According to press reports, most Bay Area cities are at 100% of average annual rainfall for the rain year that starts measuring on October 1 and doesn’t end until for a couple more months as well as for the calendar year.  It’s good to not be in a drought.

Of course, it’s difficult not to juxtapose all the water falling form the sky with the previous two smoke-filled Autumns. Nature is a study of contrast, chaos and balance.


Showing the scale of my rain gauge.


The inner tube captures an inch of measured rain; then the water in the outter tube is poured into the inner to determine the amount.

There was quite a bit of news leading up to the rain, much of it catastrophizing the potential impact. Overall, even though it was a relatively strong storm, it was not out of range for out typical seasonal rain events.  As I mentioned, my rain gauge here showed about 7 inches over a few days; I’ve included a chart of rainfall totals provided by the National Weather Service Bay Area office.  (Which, of course, I can do because they aren’t in shutdown mode; though they kept activities in motion during the last one, there were detrimental effects and limitations in the robustness of their data.)  A nearby weather station measured just over 8.25 inches over the past 7 days.

While I really, truly understand the need to warn people in advance about potential hazards and urge caution (some people need a lot of warning to be cautious), I’m concerned that the tone of much of the coverage has gotten more catastrophic and hyperbolic, inducing and stocking fear about the weather and natural occurrences.  I’m troubled that this invokes anxiety and unnerves some people about nature.
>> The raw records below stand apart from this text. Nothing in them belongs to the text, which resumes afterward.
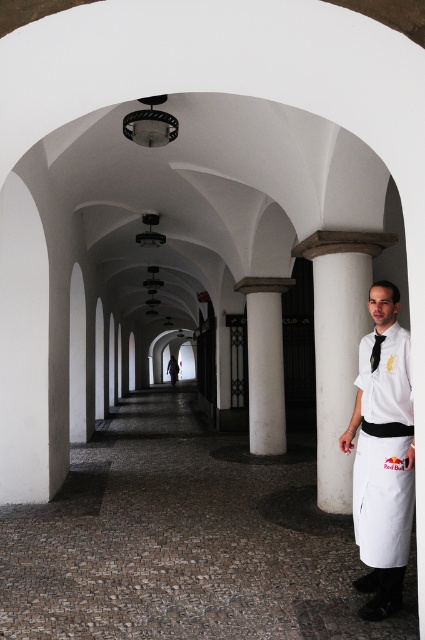
Question: Does white matte uniform at right appear over white smooth column at center?

Choices:
 (A) yes
 (B) no

Answer: (B)

Question: Among these objects, which one is farthest from the camera?

Choices:
 (A) white smooth column at center
 (B) white matte uniform at right
 (C) white smooth column at right
 (D) black silk tie at right

Answer: (A)

Question: Is white smooth column at right to the right of white smooth column at center from the viewer's perspective?

Choices:
 (A) yes
 (B) no

Answer: (A)

Question: Does white smooth column at right have a larger size compared to white smooth column at center?

Choices:
 (A) yes
 (B) no

Answer: (A)

Question: Which of these objects is positioned farthest from the white matte uniform at right?

Choices:
 (A) white smooth column at center
 (B) white smooth column at right
 (C) black silk tie at right

Answer: (A)

Question: Which object appears farthest from the camera in this image?

Choices:
 (A) white smooth column at right
 (B) white smooth column at center

Answer: (B)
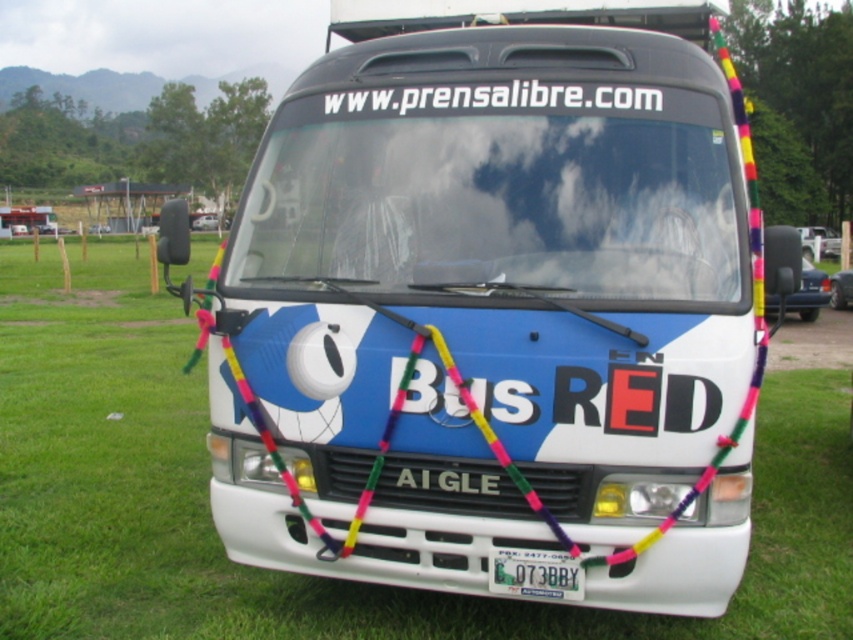
Question: Which point is farther to the camera?

Choices:
 (A) (498, 84)
 (B) (16, 486)
 (C) (552, 579)

Answer: (B)

Question: Is green grass at center wider than white matte text at center?

Choices:
 (A) yes
 (B) no

Answer: (A)

Question: Observing the image, what is the correct spatial positioning of white matte text at center in reference to green metallic license plate at center?

Choices:
 (A) below
 (B) above

Answer: (B)

Question: Considering the relative positions of green grass at center and green metallic license plate at center in the image provided, where is green grass at center located with respect to green metallic license plate at center?

Choices:
 (A) right
 (B) left

Answer: (B)

Question: Which of the following is the closest to the observer?

Choices:
 (A) (567, 598)
 (B) (354, 109)

Answer: (A)

Question: Which point is farther from the camera taking this photo?

Choices:
 (A) (820, 531)
 (B) (490, 100)

Answer: (A)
With all the evidence pointing to a disconnect from nature, and the unfavorable impacts on health and well-being, I think we need to realign how we communicate about natural phenomena—and in this case I mean the media, and, to some extent, people at the National Weather Service providing information and interviews TO the media.
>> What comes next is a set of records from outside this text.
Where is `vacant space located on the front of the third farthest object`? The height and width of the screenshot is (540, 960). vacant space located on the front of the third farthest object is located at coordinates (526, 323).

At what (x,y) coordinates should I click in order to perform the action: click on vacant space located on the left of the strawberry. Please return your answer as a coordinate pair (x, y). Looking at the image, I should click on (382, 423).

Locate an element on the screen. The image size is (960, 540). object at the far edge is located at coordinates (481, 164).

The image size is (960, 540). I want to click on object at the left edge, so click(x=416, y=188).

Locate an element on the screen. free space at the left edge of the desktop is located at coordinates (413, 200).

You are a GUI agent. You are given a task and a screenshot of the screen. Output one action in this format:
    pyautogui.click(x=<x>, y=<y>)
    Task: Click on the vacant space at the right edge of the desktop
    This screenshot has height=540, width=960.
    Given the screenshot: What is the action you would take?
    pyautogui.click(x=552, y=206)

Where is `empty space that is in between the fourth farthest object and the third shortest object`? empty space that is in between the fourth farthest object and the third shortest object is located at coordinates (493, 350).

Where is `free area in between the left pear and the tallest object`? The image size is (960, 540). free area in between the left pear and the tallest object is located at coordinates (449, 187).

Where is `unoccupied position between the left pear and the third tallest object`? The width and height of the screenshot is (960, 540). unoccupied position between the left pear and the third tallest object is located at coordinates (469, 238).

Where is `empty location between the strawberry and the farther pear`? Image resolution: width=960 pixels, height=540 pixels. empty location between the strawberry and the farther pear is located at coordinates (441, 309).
AND, just to really address a current peeve of mine: We have always had “atmospheric river” phenomena influencing weather on the west coast—always—it’s not a new thing. The atmosphere drives weather to us, and sometimes, periodically during the rainy season, conditions align to drive a great deal of warm, moist air to us.  In fact, our ability to maintain water supplies is linked to having several large storms each season. My perspective is that media reporting jumped on the phrasing a few years ago and has used it relentlessly and to sensationalize—clickbait mentality wins again!

So, always be safe, but don’t get over-wrought about headlines or stories in the regular media concerning the day-to-day weather—context is everything.